**QUOTED PASSAGE:**
=== Section Start ===
United States District Court, D. Massachusetts

August 11, 2014


For James Lewis, Nicole Lewis, Plaintiffs: Alan L. Cantor, James A. Swartz, LEAD ATTORNEYS, Swartz & Swartz, Boston, MA.

For Dimeo Construction Company, Defendant, Cross Defendant, Cross Claimant: David M. O'Connor, O'Connor & Associates, LLC, Boston, MA.

For Hilti, Inc., Hilti Corporation, Defendants, Cross Defendants: Jeanne O. McHugh, LEAD ATTORNEY, Engelberg & Bratcher, Boston, MA.

For Hilti, Inc., Cross Claimant: Jeanne O. McHugh, LEAD ATTORNEY, Engelberg & Bratcher, Boston, MA.


Page 109


ROBERT B. COLLINGS, United States Magistrate Judge.

The present question in this litigation is whether service of process upon defendant Hilti Corporation (" Hilti" )[1], domiciled in the principality of Liechtenstein, was proper, and if not, whether service can be made at this time and if so, by what means. The facts are rather straightforward; the law to be applied, especially as concerns the law of Liechtenstein (to the extent it is relevant), is rather more complex.

The facts are that Hilti is named in Counts III and IV of the Complaint (#4) alleging negligence in connection with the manufacture and design of a powder actuated tool (Count III) and further alleging loss of consortium (Count IV). James Lewis avers that he was injured while using the tool when it misfired and fired a piston into his hand; his wife, Nicole Lewis, seeks recovery for loss of consortium.

Plaintiffs served Hilti in Liechtenstein by registered mail. A return receipt was returned to the plaintiffs' attorney in the normal course of post office business. See #9, Exh. A at p. 4. The return receipt bears a stamp with the address of Hilti on it as well as a signature of a representative of Hilti (which is illegible). Although the box next to the statement " The article mentioned above was duly delivered" was not checked and the date of delivery was not inserted, the Court finds that the summons and complaint were received by Hilti on April 1, 2014. I base this finding on the fact that the registered mail was delivered to the United States Post Office on or about March 27, 2014, the stamp on the return receipt is marked " -1.-4.14-19" which means " April 1, 2014," Hilti has never denied that the materials were delivered to it [2], and on April 22, 2014, an attorney entered her appearance on behalf of Hilti and entered into a stipulation to extend time to answer. See #8.

Page 110

Now as to the law, the matter is first governed by the Federal Rules of Civil Procedure, specifically Rule 4(f), which deals with service on an individual in a foreign country, reading as follows:

(f) Serving an Individual in a Foreign Country. Unless federal law provides otherwise, an individual--other than a minor, an incompetent person, or a person whose waiver has been filed--may be served at a place not within any judicial district of the United States:
(1) by any internationally agreed means of service that is reasonably calculated to give notice, such as those authorized by the Hague Convention on the Service Abroad of Judicial and Extrajudicial Documents;
(2) if there is no internationally agreed means, or if an international agreement allows but does not specify other means, by a method that is reasonably calculated to give notice:
(A) as prescribed by the foreign country's law for service in that country in an action in its courts of general jurisdiction;
(B) as the foreign authority directs in response to a letter rogatory or letter of request; or
(C) unless prohibited by the foreign country's law, by:
(i) delivering a copy of the summons and of the complaint to the individual personally; or
(ii) using any form of mail that the clerk addresses and sends to the individual and that requires a signed receipt; or
(3) by other means not prohibited by international agreement, as the court orders.
=== Section End ===
**ENTRIES PROVIDED:**
=== Section Start ===
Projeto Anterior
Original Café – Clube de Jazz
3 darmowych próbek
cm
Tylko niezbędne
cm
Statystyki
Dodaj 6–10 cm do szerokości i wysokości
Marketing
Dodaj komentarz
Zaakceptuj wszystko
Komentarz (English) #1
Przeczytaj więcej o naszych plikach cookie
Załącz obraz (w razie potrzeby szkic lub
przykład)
=== Section End ===
**PROBLEM:**
Summarize the court excerpt on serving Hilti Corporation in three sentences.

**RESULT OF THIS EXERCISE:**
A federal district court in Massachusetts takes up whether service of process on Hilti Corporation, domiciled in Liechtenstein, was proper, and if not, whether service can be made now and by what means. Hilti is named in counts alleging negligence in the manufacture and design of a powder actuated tool and loss of consortium, after James Lewis avers that the tool misfired and fired a piston into his hand. The plaintiffs served Hilti by registered mail, the court finds that Hilti received the summons and complaint on April 1, 2014, and the analysis turns first to Federal Rule of Civil Procedure 4(f) on serving an individual in a foreign country.